Italy Faces Challenges in Managing Exceptional Olive Oil Production
Similar to Spain and Tunisia, Italy is facing difficulties this year in managing its exceptional olive oil production. Italian farmers, represented by the National Consortium of Italian Olive Growers, have requested government intervention to consider using market regulation mechanisms.
Recent Tensions in the Sector
In recent weeks, significant tensions have emerged in the sector, disrupting its functioning at a critical moment when stakeholders need stability and economic and financial visibility during the peak production period. Professionals are calling for the activation of Article 167a of the European Parliament and Council Regulation.

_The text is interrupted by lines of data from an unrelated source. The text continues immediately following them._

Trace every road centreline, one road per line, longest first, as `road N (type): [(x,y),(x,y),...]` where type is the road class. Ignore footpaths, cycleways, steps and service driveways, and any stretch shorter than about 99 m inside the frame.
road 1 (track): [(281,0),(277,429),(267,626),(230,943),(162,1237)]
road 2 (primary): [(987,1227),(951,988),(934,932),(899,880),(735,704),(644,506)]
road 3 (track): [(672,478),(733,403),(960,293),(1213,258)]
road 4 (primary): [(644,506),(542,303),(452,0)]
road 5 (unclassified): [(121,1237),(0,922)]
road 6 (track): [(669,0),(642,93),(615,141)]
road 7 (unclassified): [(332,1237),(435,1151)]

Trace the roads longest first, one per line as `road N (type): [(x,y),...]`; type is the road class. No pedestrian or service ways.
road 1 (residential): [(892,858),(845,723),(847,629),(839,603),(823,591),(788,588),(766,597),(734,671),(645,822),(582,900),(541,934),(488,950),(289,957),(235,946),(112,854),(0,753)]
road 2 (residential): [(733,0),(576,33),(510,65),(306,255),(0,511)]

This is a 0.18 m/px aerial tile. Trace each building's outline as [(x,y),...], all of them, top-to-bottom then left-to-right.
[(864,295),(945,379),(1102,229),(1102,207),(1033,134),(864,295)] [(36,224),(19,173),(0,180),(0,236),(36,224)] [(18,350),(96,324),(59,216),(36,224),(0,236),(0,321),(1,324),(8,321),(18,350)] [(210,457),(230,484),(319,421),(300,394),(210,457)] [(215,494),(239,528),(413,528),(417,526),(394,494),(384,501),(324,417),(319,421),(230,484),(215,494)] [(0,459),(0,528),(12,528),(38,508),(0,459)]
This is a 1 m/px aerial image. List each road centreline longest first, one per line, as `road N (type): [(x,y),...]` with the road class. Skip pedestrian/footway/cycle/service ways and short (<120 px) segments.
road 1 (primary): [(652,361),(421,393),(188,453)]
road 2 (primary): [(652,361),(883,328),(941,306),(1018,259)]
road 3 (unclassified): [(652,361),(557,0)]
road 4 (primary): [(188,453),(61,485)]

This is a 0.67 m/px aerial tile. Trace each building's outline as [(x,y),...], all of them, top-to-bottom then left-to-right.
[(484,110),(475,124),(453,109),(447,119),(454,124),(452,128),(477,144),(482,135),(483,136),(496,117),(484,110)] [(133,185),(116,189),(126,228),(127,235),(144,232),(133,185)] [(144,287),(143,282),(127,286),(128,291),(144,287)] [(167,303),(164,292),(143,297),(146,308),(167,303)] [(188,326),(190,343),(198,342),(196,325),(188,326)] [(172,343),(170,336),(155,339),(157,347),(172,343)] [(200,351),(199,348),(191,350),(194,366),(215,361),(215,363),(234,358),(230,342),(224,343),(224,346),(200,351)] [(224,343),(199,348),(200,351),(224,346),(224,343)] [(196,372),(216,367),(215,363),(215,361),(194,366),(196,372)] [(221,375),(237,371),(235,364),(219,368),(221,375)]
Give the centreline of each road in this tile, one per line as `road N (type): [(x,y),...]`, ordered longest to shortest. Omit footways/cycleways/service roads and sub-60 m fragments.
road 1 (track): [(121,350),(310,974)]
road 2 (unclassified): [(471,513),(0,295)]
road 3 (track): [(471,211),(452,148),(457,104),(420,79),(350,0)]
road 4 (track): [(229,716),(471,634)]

This mechanism provides that, in order to improve and stabilize the functioning of the common market for olive oil, producing member states can establish marketing standards to better regulate supply.
Proposed Solution
Concretely, this measure would allow for the temporary withdrawal from the market of determined volumes of national extra virgin olive oil. Such intervention would aim to prevent imbalances and ensure the fluidity of commercial exchanges, in the interest of both producers and consumers. The central objective remains to protect farmers' incomes from sudden price and market fluctuations. This directly affects Tunisian exporters, as maintaining international prices is valuable for our trade balance and for the entire sector seeking to stabilize its finances. Investors will be further encouraged to invest in the sector.
Need for Increased Storage Capacity
However, it is essential to work on extending storage capacities, as all signs indicate that production will remain high in the coming years. By addressing this issue, Italy and other affected countries can better manage their exceptional olive oil production and ensure a more stable market for all stakeholders involved.